I suppose we can put this in the “Laugh or Cry?” box, but earlier this month Rep. Tom Hooker (R-Byron Center) announced his priorities for the upcoming legislative session. Ban Planned Parenthood.
“One of the things that I was very focused on was our taxpayers paying for Planned Parenthood clinics around the state of Michigan. I believe that my constituents are not happy that their tax dollars are going for that organization. At least, the majority of my constituents aren’t. I’m a pro-life social conservative. I don’t believe we’re going to have success as a state financially until we get our social issues in line. Obviously, if we’re killing babies we’re not going to be blessed as a state fiscally.”
We can admire a man of principles, but this does come up short, given a state that needs to rebuild its roads, or a state government planning substantial reform of its schools.
On one level, this set of priorities suggests a confusion of campaigning and governing. Thus, issues that motivate voting come to the top of legislative issues. Practically, what Rep. Hooker has done is to declare himself a reliable vote for the Republican majority. Now while that will please the people of his district, the decision nonetheless robs the people of Byron Center of input. By putting passion before politics, he has opened a gap between the people of his district and Lansing.

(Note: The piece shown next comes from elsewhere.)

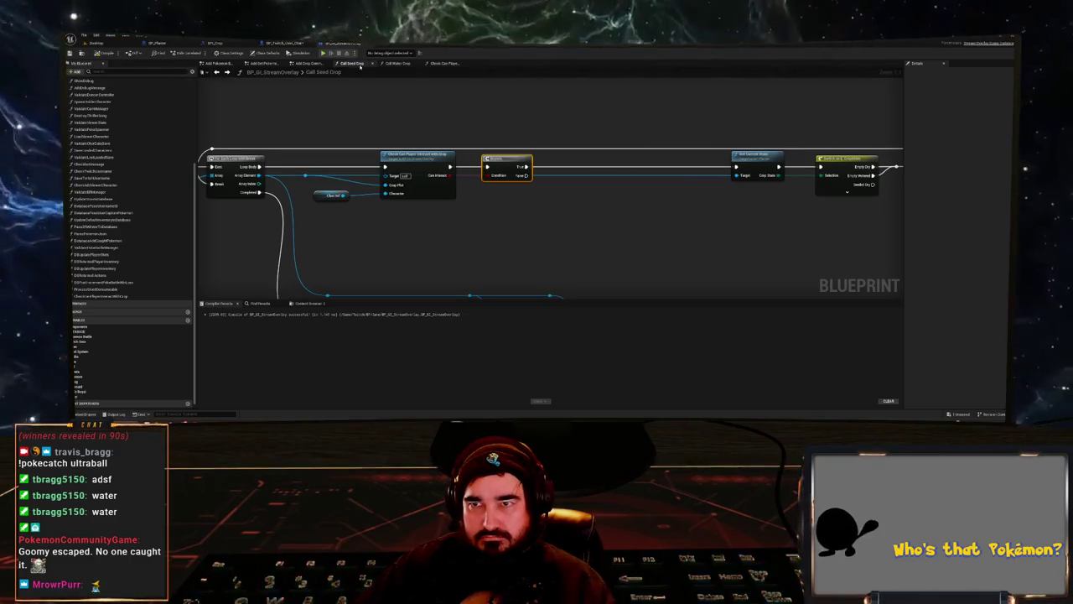
{"action": "left_click", "coordinate": [396, 64]}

While everyone wants a team player, we also want a player who will participate, help shape the policies and legislation of the state. The people even of an archly conservative district deserve a legislator who puts Michigan first.
And here our representative is a sign of the current move of anti-politics. Rather than being concerned with the common good, politics is reduced to a matter of personal conviction. It’s theatre. The point of politics is not to go and vote one’s convictions, but to go and with others plot a better path for the State. The preference for moral stances, good as they may be, is a sort of anti-politics, even the denial of the political solution itself.